Son bir haftadır oldukça artçı olan bu ağrılardan Yusuf'un haberi yoktu.Yine söylemek istemedim ama bu sefer ki diğerlerinden daha inatçı çıkıp geçmek bilmedi.Bir elim belimde bir elim karnımda zar zor dikelip telefonuma ulaştım.Yusuf'un numarasını tuşlarken sık sık nefes almayı da unutmadım.

Telefon üçüncü çalıştan sonra meşgule atılınca telefonu koltuğa doğru attım.Bu adam neden meşgule almıştı şimdi,normal de ilk seferde açılan telefon bugün üç kez çalmış ve meşgule atılmıştı.Tabi yardıma ihtiyacım vardı ya sen de meşgul ol Yusuf.

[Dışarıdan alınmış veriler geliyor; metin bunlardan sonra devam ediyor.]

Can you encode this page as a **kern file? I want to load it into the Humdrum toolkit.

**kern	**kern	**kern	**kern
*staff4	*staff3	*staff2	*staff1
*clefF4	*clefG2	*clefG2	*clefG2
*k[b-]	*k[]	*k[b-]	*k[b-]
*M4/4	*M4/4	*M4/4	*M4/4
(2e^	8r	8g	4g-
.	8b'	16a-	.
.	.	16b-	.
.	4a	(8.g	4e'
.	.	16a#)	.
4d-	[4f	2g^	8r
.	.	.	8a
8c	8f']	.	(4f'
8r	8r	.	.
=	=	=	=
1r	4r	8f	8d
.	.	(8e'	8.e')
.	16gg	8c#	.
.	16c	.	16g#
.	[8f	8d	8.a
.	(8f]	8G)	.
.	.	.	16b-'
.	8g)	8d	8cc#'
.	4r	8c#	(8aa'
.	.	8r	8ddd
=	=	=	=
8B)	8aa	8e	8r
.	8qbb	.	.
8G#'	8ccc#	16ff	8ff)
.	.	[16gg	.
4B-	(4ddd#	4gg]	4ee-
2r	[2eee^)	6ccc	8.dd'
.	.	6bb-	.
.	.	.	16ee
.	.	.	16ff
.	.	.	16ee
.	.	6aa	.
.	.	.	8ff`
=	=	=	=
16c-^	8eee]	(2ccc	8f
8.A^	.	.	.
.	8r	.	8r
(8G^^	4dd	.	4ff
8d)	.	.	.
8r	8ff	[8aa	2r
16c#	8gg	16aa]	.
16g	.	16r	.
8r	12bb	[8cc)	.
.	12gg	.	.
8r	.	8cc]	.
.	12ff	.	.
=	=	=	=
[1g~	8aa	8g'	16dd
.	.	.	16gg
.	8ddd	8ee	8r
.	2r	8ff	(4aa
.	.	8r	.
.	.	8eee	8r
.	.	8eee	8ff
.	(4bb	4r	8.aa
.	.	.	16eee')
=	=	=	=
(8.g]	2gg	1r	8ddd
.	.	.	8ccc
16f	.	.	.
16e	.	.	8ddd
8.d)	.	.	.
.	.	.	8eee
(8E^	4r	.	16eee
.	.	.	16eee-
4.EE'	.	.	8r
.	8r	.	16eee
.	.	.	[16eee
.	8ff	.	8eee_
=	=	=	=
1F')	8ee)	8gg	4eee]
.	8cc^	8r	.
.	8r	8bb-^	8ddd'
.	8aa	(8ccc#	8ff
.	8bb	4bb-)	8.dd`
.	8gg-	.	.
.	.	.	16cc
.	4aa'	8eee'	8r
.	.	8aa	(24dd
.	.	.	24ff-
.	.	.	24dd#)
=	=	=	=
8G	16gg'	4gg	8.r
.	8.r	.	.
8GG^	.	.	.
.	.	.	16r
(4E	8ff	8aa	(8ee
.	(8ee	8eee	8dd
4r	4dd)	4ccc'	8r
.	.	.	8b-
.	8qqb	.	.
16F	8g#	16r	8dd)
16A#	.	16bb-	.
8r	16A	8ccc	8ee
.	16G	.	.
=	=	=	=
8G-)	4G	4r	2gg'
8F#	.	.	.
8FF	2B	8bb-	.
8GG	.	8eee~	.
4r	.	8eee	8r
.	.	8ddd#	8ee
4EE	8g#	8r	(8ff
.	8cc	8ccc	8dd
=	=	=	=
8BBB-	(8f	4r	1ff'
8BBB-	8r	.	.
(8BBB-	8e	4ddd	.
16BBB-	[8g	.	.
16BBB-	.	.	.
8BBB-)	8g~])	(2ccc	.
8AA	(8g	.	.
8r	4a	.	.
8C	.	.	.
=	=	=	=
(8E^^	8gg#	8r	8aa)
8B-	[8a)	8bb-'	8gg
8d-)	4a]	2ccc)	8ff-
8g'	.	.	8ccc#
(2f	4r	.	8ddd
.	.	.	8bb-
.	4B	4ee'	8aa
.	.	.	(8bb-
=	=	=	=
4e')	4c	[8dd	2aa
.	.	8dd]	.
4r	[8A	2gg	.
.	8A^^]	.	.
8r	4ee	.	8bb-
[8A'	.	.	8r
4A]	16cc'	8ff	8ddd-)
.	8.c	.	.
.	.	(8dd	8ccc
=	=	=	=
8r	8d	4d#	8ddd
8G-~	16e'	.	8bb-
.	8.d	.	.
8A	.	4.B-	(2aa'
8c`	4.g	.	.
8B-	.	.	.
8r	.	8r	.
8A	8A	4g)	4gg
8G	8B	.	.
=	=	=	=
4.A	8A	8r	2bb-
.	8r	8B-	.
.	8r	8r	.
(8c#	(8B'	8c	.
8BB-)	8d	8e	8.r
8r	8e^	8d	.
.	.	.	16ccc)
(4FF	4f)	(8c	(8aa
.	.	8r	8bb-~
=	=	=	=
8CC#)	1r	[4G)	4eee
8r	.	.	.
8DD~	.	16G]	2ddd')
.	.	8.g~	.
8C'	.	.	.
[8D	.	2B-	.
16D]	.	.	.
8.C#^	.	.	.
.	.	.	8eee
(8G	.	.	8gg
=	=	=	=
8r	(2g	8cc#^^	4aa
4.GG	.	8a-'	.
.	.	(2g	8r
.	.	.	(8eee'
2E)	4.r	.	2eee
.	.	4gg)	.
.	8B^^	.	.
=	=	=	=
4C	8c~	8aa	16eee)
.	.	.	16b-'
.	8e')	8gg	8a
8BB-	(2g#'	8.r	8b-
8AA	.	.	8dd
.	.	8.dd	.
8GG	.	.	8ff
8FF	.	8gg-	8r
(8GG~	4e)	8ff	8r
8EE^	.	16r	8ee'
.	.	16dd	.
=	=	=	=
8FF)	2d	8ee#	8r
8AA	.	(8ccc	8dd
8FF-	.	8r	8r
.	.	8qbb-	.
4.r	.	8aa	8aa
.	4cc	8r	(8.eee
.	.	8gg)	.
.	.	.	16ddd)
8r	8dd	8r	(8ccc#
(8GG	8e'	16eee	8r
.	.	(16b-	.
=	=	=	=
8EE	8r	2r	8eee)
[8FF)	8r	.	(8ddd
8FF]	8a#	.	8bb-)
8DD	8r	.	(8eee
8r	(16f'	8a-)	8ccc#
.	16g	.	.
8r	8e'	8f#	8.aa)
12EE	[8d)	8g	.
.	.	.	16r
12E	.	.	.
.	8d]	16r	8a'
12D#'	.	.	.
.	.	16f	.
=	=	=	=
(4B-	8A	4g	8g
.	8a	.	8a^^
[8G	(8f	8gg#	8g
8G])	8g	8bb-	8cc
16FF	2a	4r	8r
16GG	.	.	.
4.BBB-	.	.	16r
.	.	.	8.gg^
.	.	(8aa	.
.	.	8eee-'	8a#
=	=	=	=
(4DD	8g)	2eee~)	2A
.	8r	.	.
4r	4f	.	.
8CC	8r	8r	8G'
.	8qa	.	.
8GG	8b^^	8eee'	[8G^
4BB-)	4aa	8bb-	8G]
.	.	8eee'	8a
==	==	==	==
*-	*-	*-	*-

Bu sefer ki ağrı daha şiddetli olunca iki büklüm eğilip dişlerimi sıkmaya başladım.Doğum başlamamıştı değil mi?Şuan daha beş aylıktı olamazdı.Hamilelik hormonlarım yüzünden sakin olamazken bir yandan ağlıyor bir yandan da az önce koltuğa fırlattığım telefonumu almaya çalışıyordum.

Aklıma ilk gelen isim beş ay boyunca her gün yanımda olan Sıraç abim oldu.Ağrılarım yüzünden telefonu tutamayacak raddeye gelince hoparlörlere alıp tekrar koltuğa attım.İlk çalışta açıldığı için şanslıydım.

"Efendim güzelim."

"Abi,çok kötüyüm ve Yusuf'a ulaşamıyorum."

Arkadan gelen düşme ve kırılma sesleri arasında Sıraç abimin sesini duymakta zorlandım.En son duyduğum şey geliyorum oldu ve telefon kapandı.Aradan on dakika geçmiş ve sancılar daha çekilmez hale gelmişti ama Sıraç abim hala ortada yoktu.Bu süre zarfında ise durmadan Yusuf'u aramıştım ama o açmamışdı.

Sıraç abim hala gelmezken ambulansı aramaya karar verdim yoksa bebeğim için her şey çok geç olacaktı.
Ambulansı aradıktan beş dakika sonra evde olunca içime endişe tohumları serpildi.Ne Yusuf telefonu açıyordu ne de Sıraç abim.

Ambulans görevlileri sayesinde en yakın hastahaneye giderken durmadan birilerini aramıştım ama hiç kimse açmamıştı.Sinan,Demir abi,Murat abi hatta Sıraç abim hiç biri ortada yoktu ve Yusuf'un telefonu artık çalmıyordu.

"Evet genç annemiz nasıl bakalım."

Doktorun bu sıcak tavrı beni her ne kadar sakinleştirsede aklım hala Yusuf'da idi.

"Ben iyiyim kızım nasıl?O iyi mi?"

"İyi,kızınız da oğlunuz da gayet sağlıklı."

"NE!"

Ben yanlış duymamıştım değil mi?Bir kız bir de oğlan demişti.Karnım da bir değil iki can taşıyordum.Heyecanım iki kat daha fazla artarken bozulan hormonlarım sayesinde hıçkıra hıçkıra ağlamaya başladım.Doktor bana şaşkın şaşkın bakarken neden ağladığımı anlamaya çalışıyor gibiydi.